The company is less focused on scale than on community-specific solutions, she said. It is crafting its products to be more resource-efficient, cost-effective and to be used primarily on speech-to-speech communication in the local languages, which make the technology more accessible to African people.

“Large companies like Google, Apple, OpenAI, for example, have not necessarily trained their models for tools that serve these markets,” Chinasa T. Okolo, a fellow at the Center for Technology Innovation at the Brookings Institution, said about communities with low-resource languages. “They don’t provide enough market value for them to do so.”

A communications officer for OpenAI said the company releases AI systems steadily to more groups of people and that its latest model supports more than 50 languages. Google pointed to its projects focusing on AI development for underrepresented languages, including a “1,000 languages” initiative, announced in 2022, to build language models for the 1,000 most-spoken languages in the world. Apple said it, too, has developed products to support a range of languages.

The consequences of the language gap in AI tools can be numerous. The technology has potential to increase productivity and change workplaces, but without reliable data in local languages, some regions of the world could miss out on the economic benefits, according to AI experts. The exclusion of low-resource languages could also lead to cultural bias in AI products.

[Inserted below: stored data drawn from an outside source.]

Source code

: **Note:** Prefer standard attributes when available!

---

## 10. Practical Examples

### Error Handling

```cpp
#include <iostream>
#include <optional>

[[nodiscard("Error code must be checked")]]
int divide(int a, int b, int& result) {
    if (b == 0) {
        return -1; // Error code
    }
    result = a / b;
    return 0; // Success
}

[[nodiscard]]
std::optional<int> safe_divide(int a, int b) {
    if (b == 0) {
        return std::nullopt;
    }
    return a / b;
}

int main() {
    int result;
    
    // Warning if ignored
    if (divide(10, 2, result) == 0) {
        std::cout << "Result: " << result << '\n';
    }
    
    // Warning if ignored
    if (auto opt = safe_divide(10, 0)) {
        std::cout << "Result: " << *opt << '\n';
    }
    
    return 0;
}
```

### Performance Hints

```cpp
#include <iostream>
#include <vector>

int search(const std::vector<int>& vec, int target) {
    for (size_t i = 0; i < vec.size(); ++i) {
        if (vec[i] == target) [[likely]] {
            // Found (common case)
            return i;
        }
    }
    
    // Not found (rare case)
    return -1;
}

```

AI’s lack of knowledge in low-resource languages has the potential to raise security concerns as well. Sara Hooker, the head of Cohere for AI, the nonprofit research arm of the startup Cohere, said some users could bypass the safety measures of AI products by asking questions in other languages.

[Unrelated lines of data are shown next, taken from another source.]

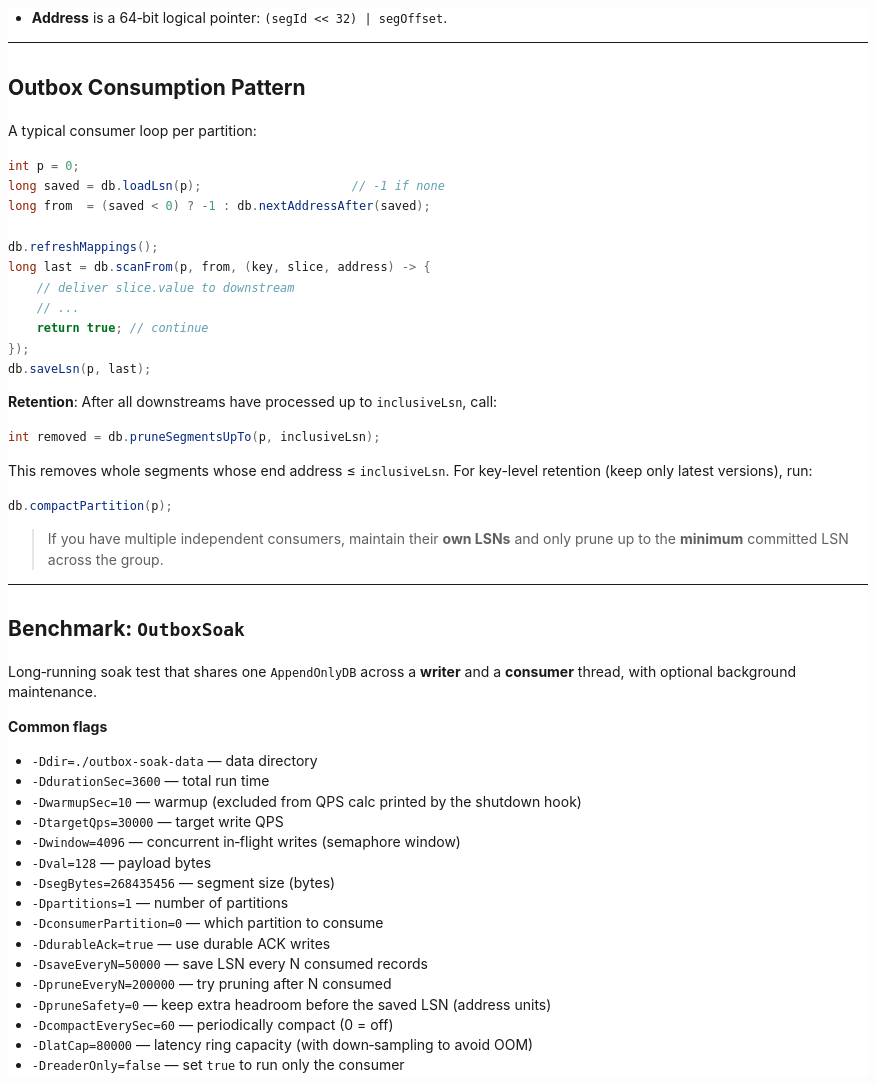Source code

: - **Address** is a 64‑bit logical pointer: `(segId << 32) | segOffset`.

---

## Outbox Consumption Pattern

A typical consumer loop per partition:

```java
int p = 0;
long saved = db.loadLsn(p);                     // -1 if none
long from  = (saved < 0) ? -1 : db.nextAddressAfter(saved);

db.refreshMappings();
long last = db.scanFrom(p, from, (key, slice, address) -> {
    // deliver slice.value to downstream
    // ...
    return true; // continue
});
db.saveLsn(p, last);
```

**Retention**: After all downstreams have processed up to `inclusiveLsn`, call:
```java
int removed = db.pruneSegmentsUpTo(p, inclusiveLsn);
```
This removes whole segments whose end address ≤ `inclusiveLsn`. For key-level retention (keep only latest versions), run:
```java
db.compactPartition(p);
```

> If you have multiple independent consumers, maintain their **own LSNs** and only prune up to the **minimum** committed LSN across the group.

---

## Benchmark: `OutboxSoak`

Long‑running soak test that shares one `AppendOnlyDB` across a **writer** and a **consumer** thread, with optional background maintenance.

**Common flags**
- `-Ddir=./outbox-soak-data` — data directory
- `-DdurationSec=3600` — total run time
- `-DwarmupSec=10` — warmup (excluded from QPS calc printed by the shutdown hook)
- `-DtargetQps=30000` — target write QPS
- `-Dwindow=4096` — concurrent in‑flight writes (semaphore window)
- `-Dval=128` — payload bytes
- `-DsegBytes=268435456` — segment size (bytes)
- `-Dpartitions=1` — number of partitions
- `-DconsumerPartition=0` — which partition to consume
- `-DdurableAck=true` — use durable ACK writes
- `-DsaveEveryN=50000` — save LSN every N consumed records
- `-DpruneEveryN=200000` — try pruning after N consumed
- `-DpruneSafety=0` — keep extra headroom before the saved LSN (address units)
- `-DcompactEverySec=60` — periodically compact (0 = off)
- `-DlatCap=80000` — latency ring capacity (with down‑sampling to avoid OOM)
- `-DreaderOnly=false` — set `true` to run only the consumer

“You can easily, for example, still get very dangerous instructions about how to build a bomb just by switching to a different language,” Hooker said.

Hooker’s team at Cohere for AI launched a broad model and data set for multilingual AI, called Aya, in February. It includes 101 languages and relies on the volunteer efforts of more than 3,000 independent researchers. But Hooker said that even a project that big wasn’t a solution to the language lag.

She said that in AI, the industry is often focused on the latest model and how it performs, “but in this particular topic, it’s also reshaping the ecosystem as a whole,” adding that the gap will widen unless researchers from around the world are involved as AI develops further and at a rapid pace.

While the issue is obvious for many in the industry, the solutions are complicated. Large-language models, or LLMs, which are used in technology to communicate in human language, require large banks of high-quality data, often collected from the internet and not easily accessible for low-resource languages. Truong equated building an LLM to teaching a newborn: There may be 20,000 books with lessons in English, but there are just five in Vietnamese.

The disparity is so large in some regions that governments have stepped in to back efforts to build their own language models. This spring, the Nigerian government promised to back the tech startup Awarri in building a model for local languages. Both Iceland’s government and the Welsh government work with OpenAI to improve ChatGPT’s understanding of the native languages there.

“The language gap is really important in terms of access, but it is also just really important to help reenergize people’s sense of pride in who they are, where they come from,” Moiloa of Lelapa AI said.

Sanmi Koyejo, the head of Stanford Trustworthy AI Research at Stanford University, said including more languages in all AI products is also important to capture cultural nuances and diverse perspectives.

Koyejo pointed to a Stanford study that fed questions from Pew Research to AI chatbots to gauge their biases. He said the chatbot’s answers most closely matched views of people in California, where much of the technology is being developed.

“Culture is a big aspect of this,” he said. “You lose something if you’re only seeing the internet slash U.S.-centric version of the world.”